• _EXERCISE REQUIREMENTS_
Would you please repeat exactly the entries below, starting at the line with "It is also conceivable" and ending at the line with "HPH has adopted", and nothing outside that range? Leave out the pictures.

[Saved data entries]

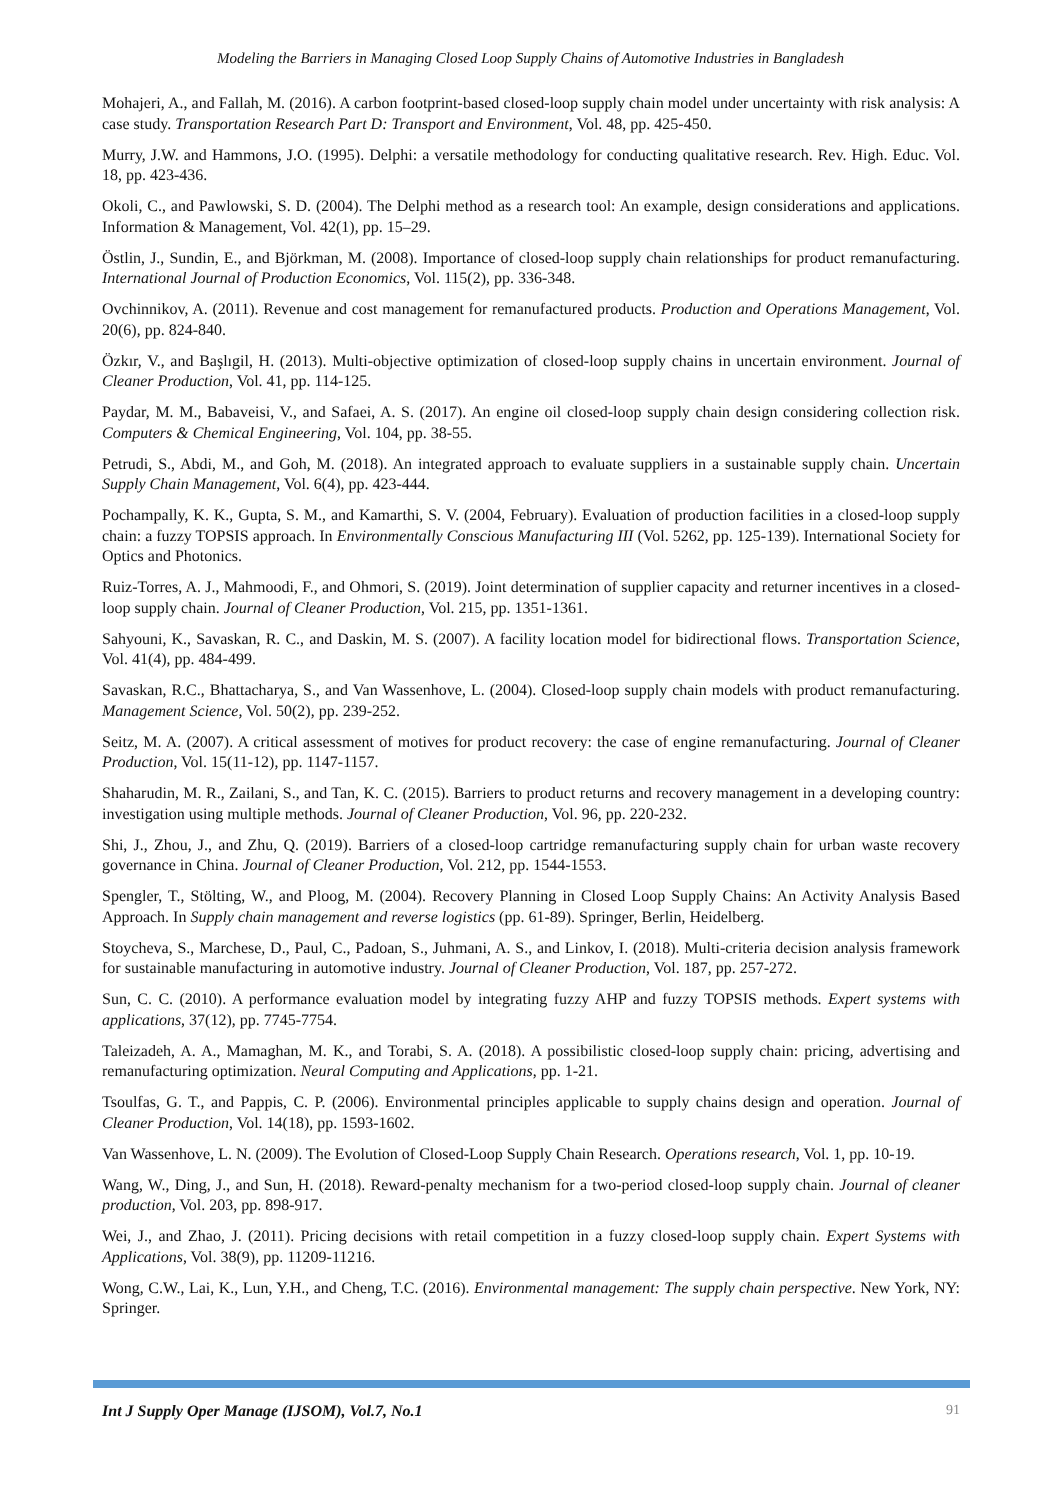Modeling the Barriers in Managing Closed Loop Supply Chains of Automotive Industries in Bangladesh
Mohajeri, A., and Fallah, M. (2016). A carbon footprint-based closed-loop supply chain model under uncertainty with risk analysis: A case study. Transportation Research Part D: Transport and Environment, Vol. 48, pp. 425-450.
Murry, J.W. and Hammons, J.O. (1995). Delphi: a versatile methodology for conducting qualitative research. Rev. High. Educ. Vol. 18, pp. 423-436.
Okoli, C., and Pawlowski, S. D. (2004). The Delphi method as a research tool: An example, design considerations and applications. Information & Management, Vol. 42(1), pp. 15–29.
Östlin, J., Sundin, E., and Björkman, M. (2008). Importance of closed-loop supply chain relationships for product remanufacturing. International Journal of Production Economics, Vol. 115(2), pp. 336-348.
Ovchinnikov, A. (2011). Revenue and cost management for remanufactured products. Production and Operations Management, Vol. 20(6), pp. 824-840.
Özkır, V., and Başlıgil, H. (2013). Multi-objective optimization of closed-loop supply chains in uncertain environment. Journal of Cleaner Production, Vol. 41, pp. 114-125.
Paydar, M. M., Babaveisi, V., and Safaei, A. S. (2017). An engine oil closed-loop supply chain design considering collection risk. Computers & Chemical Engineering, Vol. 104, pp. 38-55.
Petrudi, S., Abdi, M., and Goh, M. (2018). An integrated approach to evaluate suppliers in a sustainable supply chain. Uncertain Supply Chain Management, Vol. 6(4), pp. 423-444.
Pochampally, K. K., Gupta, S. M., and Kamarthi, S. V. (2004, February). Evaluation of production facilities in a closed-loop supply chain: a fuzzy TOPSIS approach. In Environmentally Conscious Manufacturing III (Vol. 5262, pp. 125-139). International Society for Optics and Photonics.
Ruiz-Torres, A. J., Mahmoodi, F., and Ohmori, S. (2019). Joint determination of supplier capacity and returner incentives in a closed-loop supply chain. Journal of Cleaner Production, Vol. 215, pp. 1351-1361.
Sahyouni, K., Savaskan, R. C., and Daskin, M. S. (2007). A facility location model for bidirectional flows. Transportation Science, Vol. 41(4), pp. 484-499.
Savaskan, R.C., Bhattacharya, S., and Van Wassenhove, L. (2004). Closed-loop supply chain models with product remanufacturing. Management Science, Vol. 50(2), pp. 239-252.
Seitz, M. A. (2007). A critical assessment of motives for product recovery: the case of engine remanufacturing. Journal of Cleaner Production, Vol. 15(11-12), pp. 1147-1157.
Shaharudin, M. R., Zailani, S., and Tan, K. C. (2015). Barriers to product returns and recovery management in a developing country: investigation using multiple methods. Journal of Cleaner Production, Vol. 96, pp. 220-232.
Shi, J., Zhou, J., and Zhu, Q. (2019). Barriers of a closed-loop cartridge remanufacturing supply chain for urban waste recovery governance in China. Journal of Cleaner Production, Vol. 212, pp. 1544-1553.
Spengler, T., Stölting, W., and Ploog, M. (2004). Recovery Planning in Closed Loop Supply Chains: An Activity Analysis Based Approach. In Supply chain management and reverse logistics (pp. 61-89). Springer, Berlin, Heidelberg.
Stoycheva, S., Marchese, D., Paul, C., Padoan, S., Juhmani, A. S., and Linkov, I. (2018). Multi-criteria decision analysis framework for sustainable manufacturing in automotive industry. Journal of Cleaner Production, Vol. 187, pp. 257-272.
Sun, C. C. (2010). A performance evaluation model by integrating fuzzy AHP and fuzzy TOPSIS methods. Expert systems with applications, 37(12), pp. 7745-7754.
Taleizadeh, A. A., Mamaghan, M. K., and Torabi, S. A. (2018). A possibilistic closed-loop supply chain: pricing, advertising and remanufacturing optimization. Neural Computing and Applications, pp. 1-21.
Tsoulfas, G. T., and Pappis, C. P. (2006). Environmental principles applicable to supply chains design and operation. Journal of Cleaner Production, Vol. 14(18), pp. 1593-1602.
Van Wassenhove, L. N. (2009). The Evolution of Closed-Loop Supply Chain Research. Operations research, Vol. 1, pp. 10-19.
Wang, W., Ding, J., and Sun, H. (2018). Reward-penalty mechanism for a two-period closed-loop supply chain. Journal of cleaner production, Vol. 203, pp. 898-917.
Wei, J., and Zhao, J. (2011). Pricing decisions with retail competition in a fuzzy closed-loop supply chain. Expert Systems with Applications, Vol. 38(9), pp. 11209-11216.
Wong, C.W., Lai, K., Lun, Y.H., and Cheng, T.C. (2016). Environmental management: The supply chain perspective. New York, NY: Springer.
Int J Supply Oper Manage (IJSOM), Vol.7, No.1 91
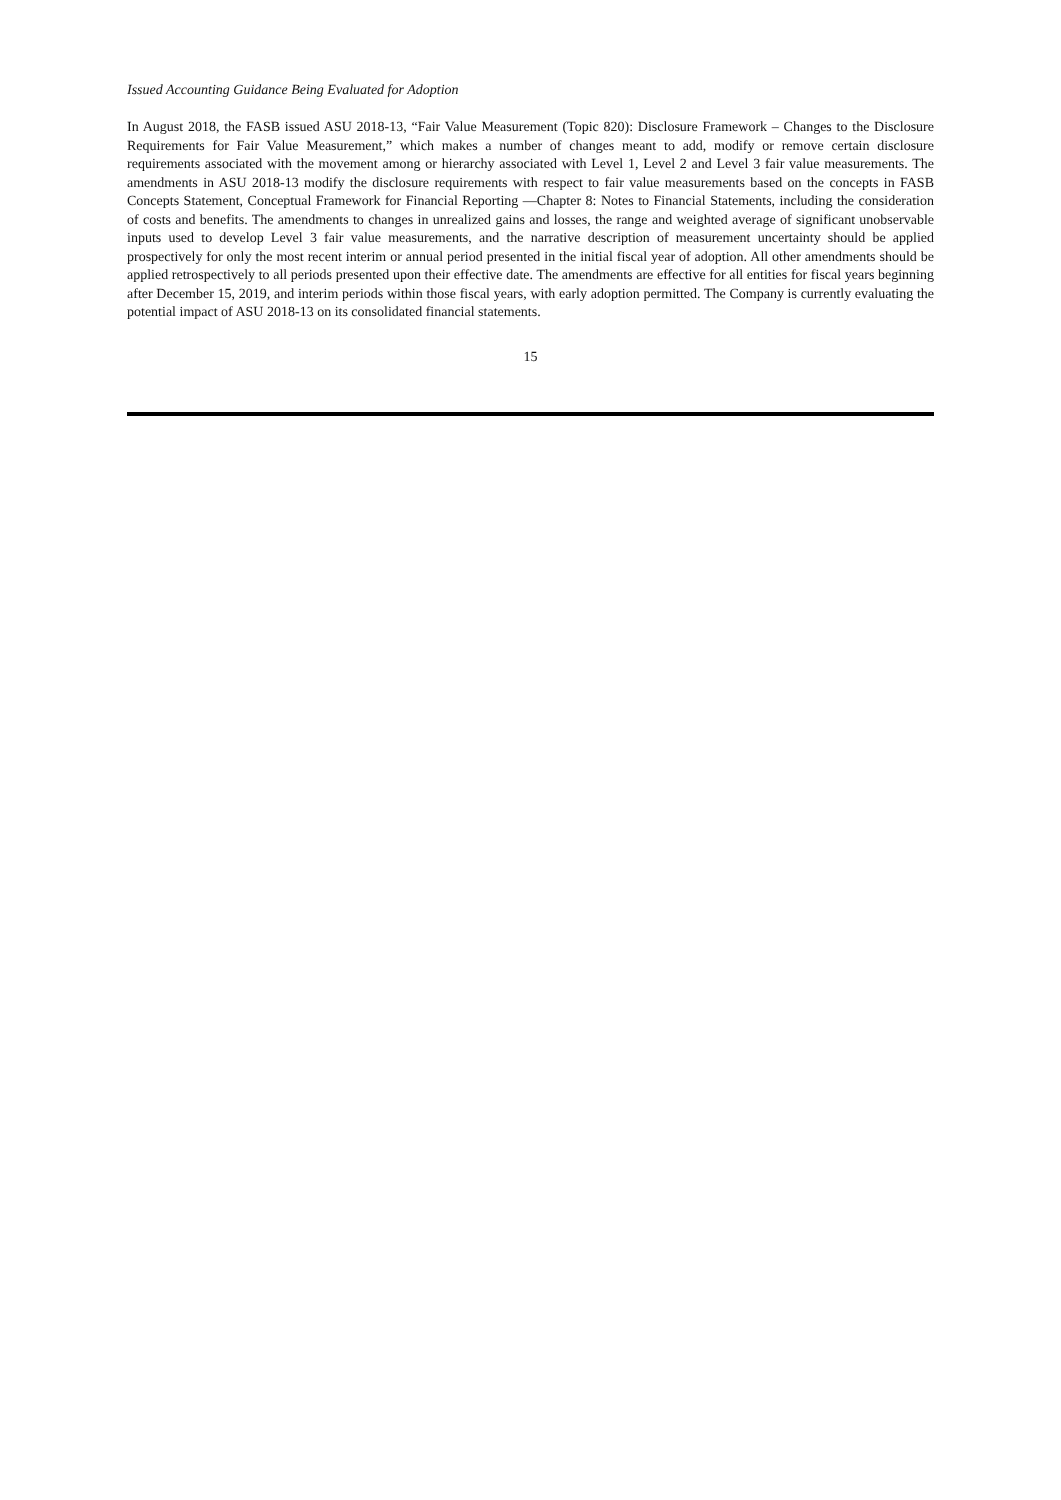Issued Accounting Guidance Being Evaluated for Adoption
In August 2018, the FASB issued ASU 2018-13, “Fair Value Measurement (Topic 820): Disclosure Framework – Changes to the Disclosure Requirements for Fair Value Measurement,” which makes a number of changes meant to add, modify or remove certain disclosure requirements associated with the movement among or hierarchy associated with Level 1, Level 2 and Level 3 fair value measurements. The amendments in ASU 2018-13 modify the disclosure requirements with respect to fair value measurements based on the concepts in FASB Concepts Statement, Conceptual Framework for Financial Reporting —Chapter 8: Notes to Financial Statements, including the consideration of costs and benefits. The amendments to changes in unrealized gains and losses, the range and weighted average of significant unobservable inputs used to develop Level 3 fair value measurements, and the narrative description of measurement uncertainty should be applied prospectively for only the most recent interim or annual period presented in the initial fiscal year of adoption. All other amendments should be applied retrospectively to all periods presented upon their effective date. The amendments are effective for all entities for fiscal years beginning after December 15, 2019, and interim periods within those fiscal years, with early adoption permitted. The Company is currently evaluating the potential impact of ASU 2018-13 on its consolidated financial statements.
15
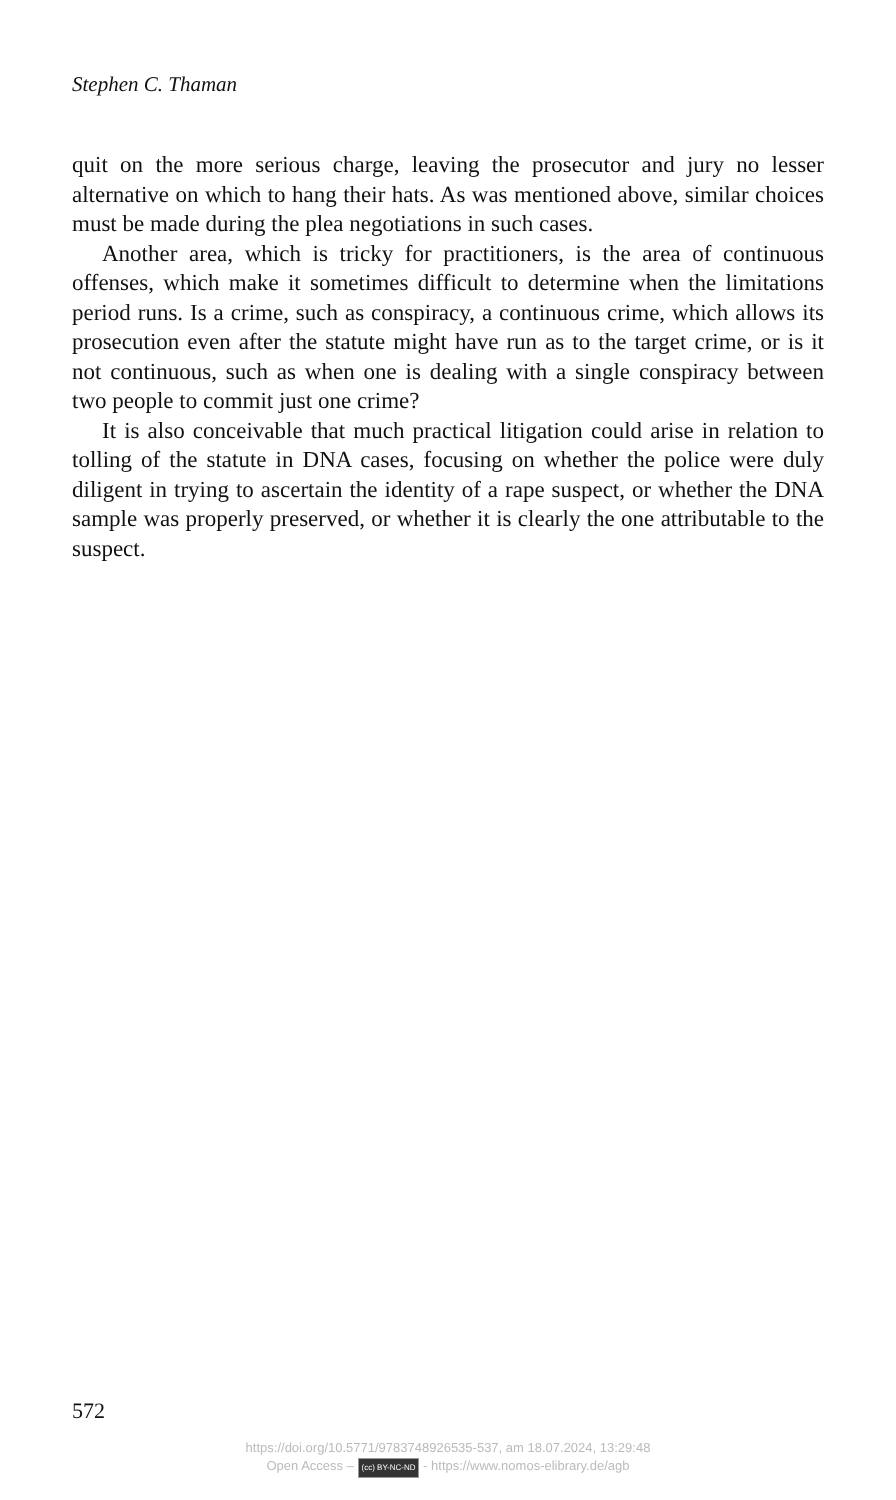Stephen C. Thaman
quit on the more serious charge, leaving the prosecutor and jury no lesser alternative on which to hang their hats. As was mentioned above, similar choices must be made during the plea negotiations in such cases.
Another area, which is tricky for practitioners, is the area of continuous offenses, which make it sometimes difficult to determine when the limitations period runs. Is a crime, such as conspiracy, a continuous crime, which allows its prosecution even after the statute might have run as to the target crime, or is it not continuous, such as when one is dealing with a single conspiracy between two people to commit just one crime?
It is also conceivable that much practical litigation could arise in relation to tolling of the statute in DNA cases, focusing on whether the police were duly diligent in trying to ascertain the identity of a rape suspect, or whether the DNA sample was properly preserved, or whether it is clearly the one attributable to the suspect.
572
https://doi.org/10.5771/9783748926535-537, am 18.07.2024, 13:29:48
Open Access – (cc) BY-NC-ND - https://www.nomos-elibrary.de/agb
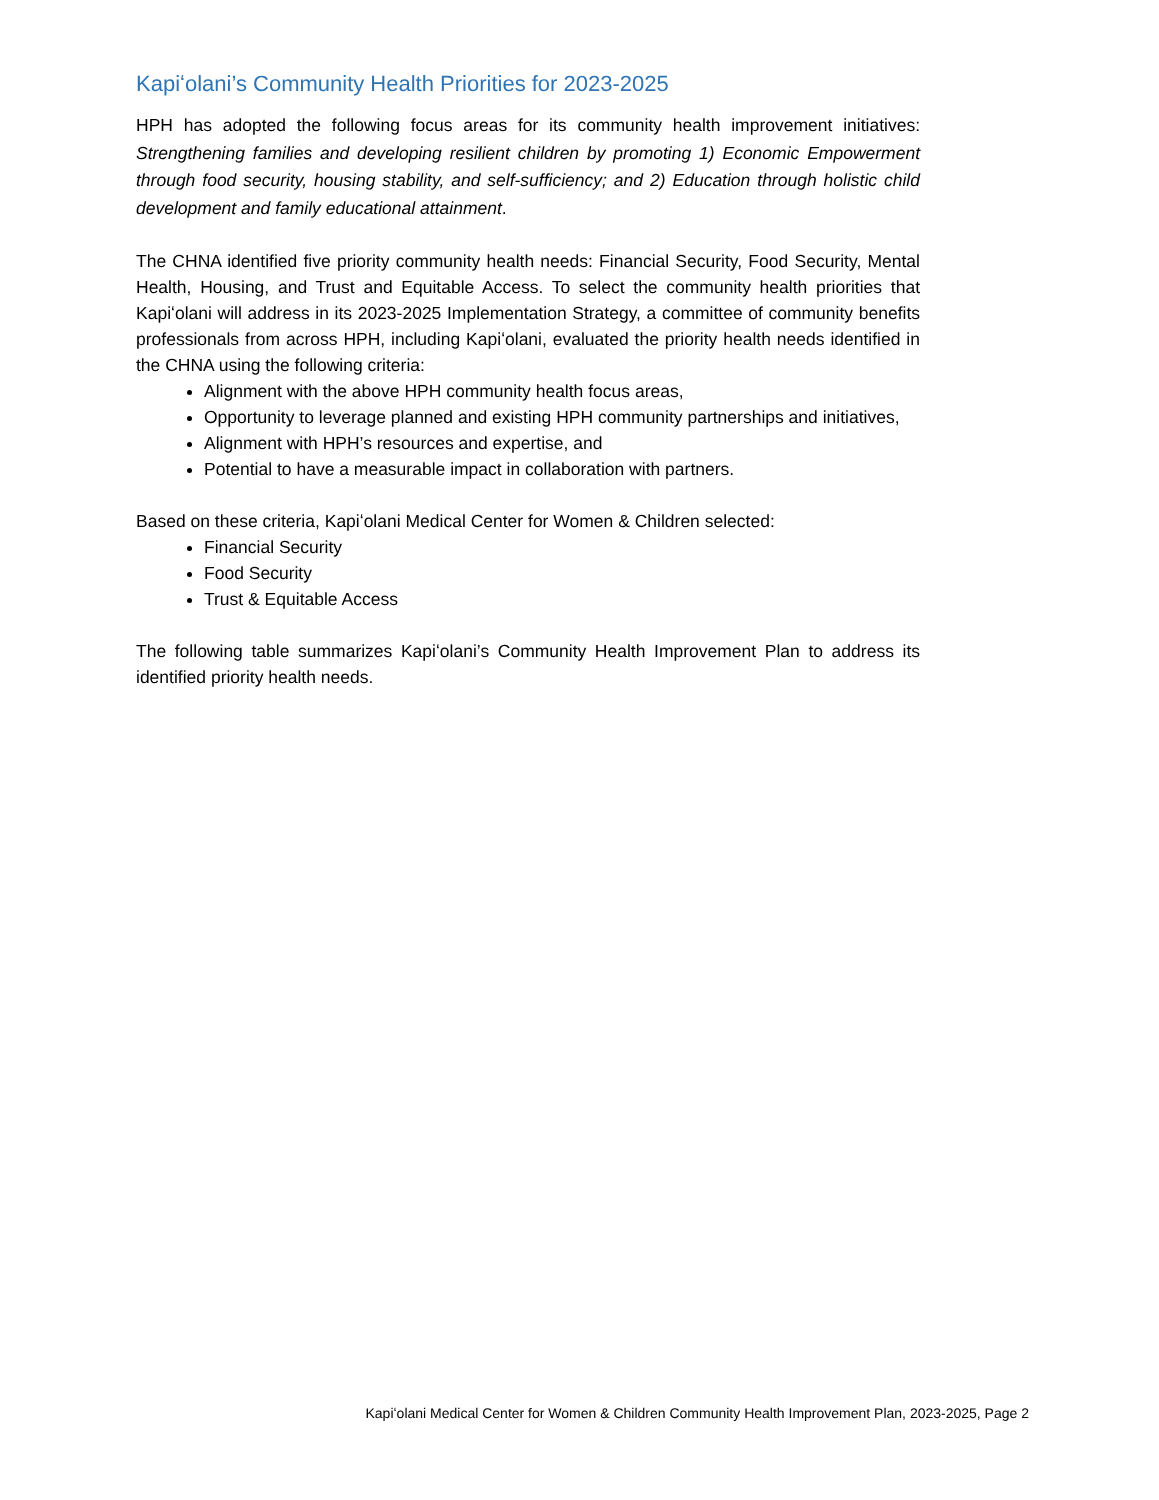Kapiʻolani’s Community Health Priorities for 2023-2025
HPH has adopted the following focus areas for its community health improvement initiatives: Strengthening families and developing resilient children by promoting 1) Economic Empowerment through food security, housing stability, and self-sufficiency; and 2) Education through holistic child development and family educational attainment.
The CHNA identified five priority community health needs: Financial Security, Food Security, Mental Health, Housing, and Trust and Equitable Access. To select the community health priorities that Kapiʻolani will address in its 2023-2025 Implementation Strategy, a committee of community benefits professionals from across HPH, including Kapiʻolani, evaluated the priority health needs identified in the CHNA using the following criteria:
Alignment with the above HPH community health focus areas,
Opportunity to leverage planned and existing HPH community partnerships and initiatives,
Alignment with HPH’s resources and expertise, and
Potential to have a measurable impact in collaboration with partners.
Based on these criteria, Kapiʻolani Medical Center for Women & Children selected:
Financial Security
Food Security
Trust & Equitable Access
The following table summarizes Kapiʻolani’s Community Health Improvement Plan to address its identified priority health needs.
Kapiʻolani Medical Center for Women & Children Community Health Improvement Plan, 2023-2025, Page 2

• _COMPLETED EXERCISE_
It is also conceivable that much practical litigation could arise in relation to tolling of the statute in DNA cases, focusing on whether the police were duly diligent in trying to ascertain the identity of a rape suspect, or whether the DNA sample was properly preserved, or whether it is clearly the one attributable to the suspect.
572
https://doi.org/10.5771/9783748926535-537, am 18.07.2024, 13:29:48
Open Access – (cc) BY-NC-ND - https://www.nomos-elibrary.de/agb
Kapiʻolani’s Community Health Priorities for 2023-2025
HPH has adopted the following focus areas for its community health improvement initiatives: Strengthening families and developing resilient children by promoting 1) Economic Empowerment through food security, housing stability, and self-sufficiency; and 2) Education through holistic child development and family educational attainment.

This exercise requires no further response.